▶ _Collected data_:
========================

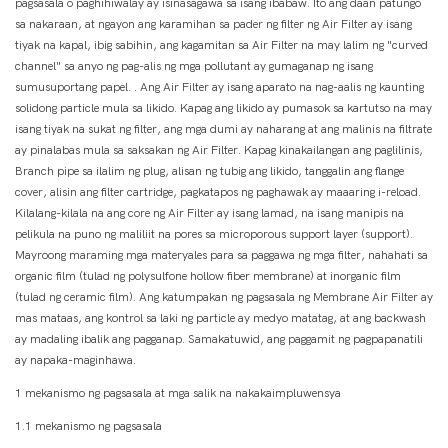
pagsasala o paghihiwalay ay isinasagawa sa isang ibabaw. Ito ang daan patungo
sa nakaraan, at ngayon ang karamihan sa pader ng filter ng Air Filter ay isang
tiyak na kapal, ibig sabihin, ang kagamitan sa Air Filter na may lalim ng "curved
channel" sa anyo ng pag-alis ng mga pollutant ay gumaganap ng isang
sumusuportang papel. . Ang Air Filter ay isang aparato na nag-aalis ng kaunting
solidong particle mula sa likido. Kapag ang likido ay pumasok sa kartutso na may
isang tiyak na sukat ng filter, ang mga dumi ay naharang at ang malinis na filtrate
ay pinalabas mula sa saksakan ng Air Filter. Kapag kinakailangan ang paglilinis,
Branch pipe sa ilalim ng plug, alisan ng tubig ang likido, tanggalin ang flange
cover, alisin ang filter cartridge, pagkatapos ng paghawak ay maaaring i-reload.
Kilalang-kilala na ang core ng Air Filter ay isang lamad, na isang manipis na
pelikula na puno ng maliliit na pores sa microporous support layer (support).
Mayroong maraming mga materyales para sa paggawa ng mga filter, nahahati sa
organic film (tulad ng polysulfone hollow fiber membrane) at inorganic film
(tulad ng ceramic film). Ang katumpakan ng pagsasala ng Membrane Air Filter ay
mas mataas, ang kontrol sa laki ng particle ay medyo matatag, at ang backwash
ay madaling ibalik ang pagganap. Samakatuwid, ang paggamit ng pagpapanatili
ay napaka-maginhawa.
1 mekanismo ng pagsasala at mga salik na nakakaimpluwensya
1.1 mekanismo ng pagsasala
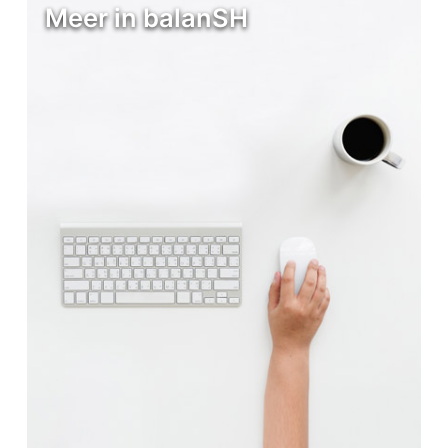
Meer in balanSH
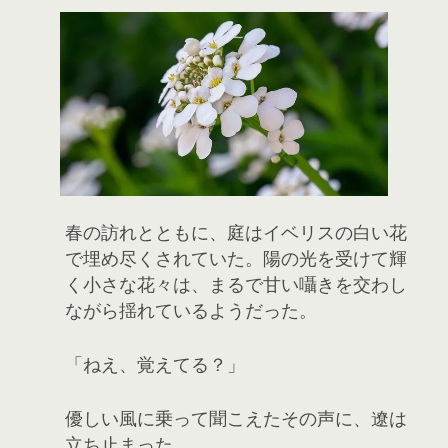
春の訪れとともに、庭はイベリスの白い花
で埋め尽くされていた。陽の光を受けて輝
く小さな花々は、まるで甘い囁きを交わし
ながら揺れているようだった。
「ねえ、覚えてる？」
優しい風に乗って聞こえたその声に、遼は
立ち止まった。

========================

▶ _Your task_: Read the entries above and find each line holding the word "particle". Copy it out.

▶ _Written solution_:
solidong particle mula sa likido. Kapag ang likido ay pumasok sa kartutso na may
mas mataas, ang kontrol sa laki ng particle ay medyo matatag, at ang backwash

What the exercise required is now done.